The Southern African Faith Communities’ Environment Institute (SAFCEI) says a combination of factors currently impacting the Koeberg Nuclear Power Station (Koeberg), on top of Eskom’s inability to keep the power on, could result in the perfect storm for the country.
SAFCEI’s Executive Director Francesca de Gasparis says, “It is disturbing that one of Koeberg’s two units has been offline since January, yet the government continues to insist that nuclear power is our most effective and reliable power source.”
“The latest announcement that investigations into the performance of Koeberg have been launched, after the suspension of its general manager Velaphi Ntuli, is just another indictment against Eskom. South Africans continue experiencing load shedding – which stood at Stage 4 on Wednesday 9 June – while in the grip of a rather harsh winter and the third COVID-19 wave, which means people are without heat, and unnecessarily so. Electricity is already unaffordable for many households,” says de Gasparis.
It was also recently reported that Energy Expert Ted Blom, uncovered a deliberate attempt, by Eskom, to mislead citizens when South Africans were told last week that it was implementing Stage 2 load shedding; parts of the country were actually on Stage 6.
SAFCEI – pivotal in the court case to stop the illegal R1-trillion deal, in 2017 – has long been calling out issues of mismanagement and poor ethical governance at Eskom, which has been a ‘star’ of the Zondo Commission of Inquiry, for all the wrong reasons. CEOs like Matshela Koko and Brian Molefe were all implicated in the Public Protector’s ‘State of Capture’ report, and now the General Manager of the high-risk Koeberg plant has been suspended.
de Gasparis adds, “This latest situation at Koeberg is just more proof that checks and balances that should be in place to protect the rights of South Africans to affordable electricity are not in place.
Nuclear energy is dangerous and even more so when not managed effectively as has clearly been the case for all of 2021. Why has the civil society representative appointed to the National Nuclear Regulator (NNR) Board, Peter Becker, not been allowed to attend Board meetings and what decisions are being taken on our behalf without fair representation at the table?”
“In addition, the Minister of Mineral Resources and Energy Gwede Mantashe, in Parliament just last month, insisted that Koeberg would remain a critical part of South Africa’s energy (and economic) future, while taking no responsibility for any of the safety and security risks to citizens, since Eskom falls under the Department of Public Enterprises.”
“The fact that half of Koeberg has been offline for such a long time, is not only proof that the nuclear power plant is not critical to SA’s energy supply, but that there must be more transparency and public participation on issues surrounding the plant, and in our energy decisions in general. It is not helpful for government to simply dismiss the valid concerns of its citizens. Why did Minister Mantashe not mention that half of Koeberg has been offline since January, when he responded to questions in Parliament? Instead, in his motivation to extend the failing plant, he claimed that Koeberg “does not give us problems in terms of capacity and power availability”,” says de Gasparis.
She says, “We emphatically disagree with the minister when he says that “Koeberg is no Chernobyl,” since it was the secrecy and misinformation that resulted in the disaster becoming as devastating as it was. To this day, thirty-five (35) years later, the ongoing nuclear activity remains a risk for the people of Ukraine. Rather than helping with the country’s energy supply, Koeberg is a massive liability. The Minister’s claim that the plant life extension “will improve chances of power availability” is extremely short-sighted and ignorant. Nuclear is not the silver bullet that will solve our energy issues.”

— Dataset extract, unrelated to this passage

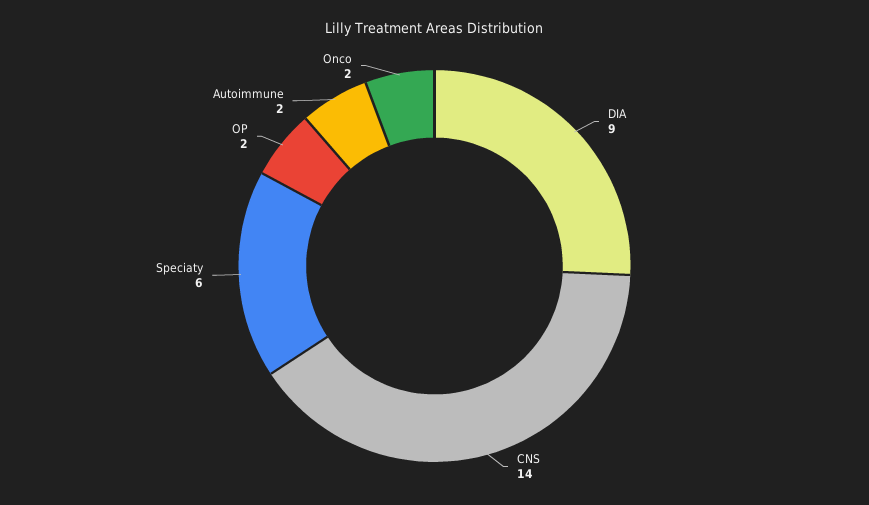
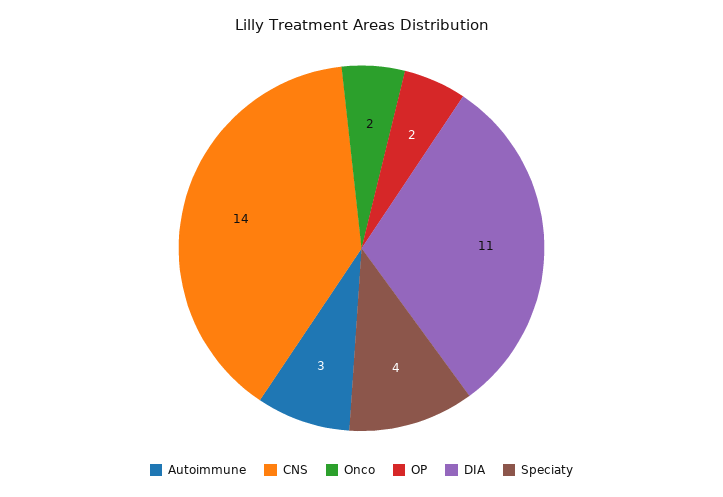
DIA: 9 -> 11
Speciaty: 6 -> 4
Autoimmune: 2 -> 3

SAFCEI urges government to heed research, listen to civil society and learn from past mistakes and stop its nuclear aspirations. Instead, it needs to take the climate emergency more seriously, and to start preparing the country for the move toward the just transition to affordable and accessible renewable energy. In all the discussions about Koeberg – especially regarding the lifespan extension – no decisive plans are shared about permanent solutions for the growing amounts of high-level radioactive waste stored at the plant. These energy sources will leave an impossible burden of toxic waste and climate change on future generations. The reality is, no matter how the pro-nuclear lobby tries to spin it, nuclear energy is not renewable nor is it safe.
Makoma Lekalakala, Director of Earthlife Africa Johannesburg – SAFCEI’s partner in stopping the nuclear deal – adds, “The suspension of Ntuli, amid concerns of hidden radioactive leakage, should lead South Africans to start with high levels of disaster preparedness, which is long overdue. What is next? An accident? The whole country is at risk, devastating risk. We should be in panic mode.”